Saturday, March 31, 2012

March 2012 Recap

23 Features
Border Incident (1949) **
Lonely Are the Brave (1962) ***
Open Range (2003) **
The Little Minister (1934) **
Claire's Knee (1970) ****
The Secret World of Arrietty (2010) ****
Bad Company (1931) ***
The Forbidden Trail (1923) ****
Red Salute (1935) ****
The Street of Forgotten Men (1925) ***
Laughter (1930) ***
Laddie (1940) ****
Partners Three (1919) ***
Get Your Man (1927) ****
Mr.
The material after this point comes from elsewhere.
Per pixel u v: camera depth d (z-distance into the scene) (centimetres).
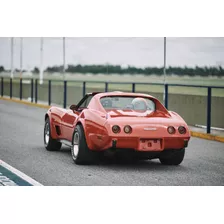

Fix-It (1918) ****
Hail the Woman (1921) ***
Once in a Lifetime (1932) ****
Blood of a Poet (1932) **
Trouble in Paradise (1932) **
Anatomy of a Murder (1959) ***
The Trial of Joan of Arc (1962) ****
The Narrow Margin (1952) *****
Love in the Afternoon (1970) ****

20 Shorts
Football 40 Years Ago (1931) ***
Hello Out There (1949) ***
Wife Trouble (1928) ****
Bell Boy 13 (1923) ***
Matchmaking Mama (1928) ****
Helen of Four Gates (1920) **
N.Y., N.Y. (1957) ***
Crashing Hollywood (1931) ***
His New Lid (1910) ***
Classmates (1914) ***
Tillie's Tomato Surprise (1915) ***
Just Nuts (1915) ***
A Deep Sea Panic (1924) ***
Away From the Steerage (1921) ***
No Children (1928) ***
The Janitor (1919) **
The Pest (1922) ****
Their First Execution (1913) ***
One a Minute (1921) ***
The Paleface (1922) *****

Smallville Season 6
BSG Season 4
Justified Season 2
The Simpsons Season 4
Robin Hood

Saturday, March 17, 2012

The 'It' Blog

Cinefest 32 Day 3

Saturday means 35mm goodness at the Palace Theatre.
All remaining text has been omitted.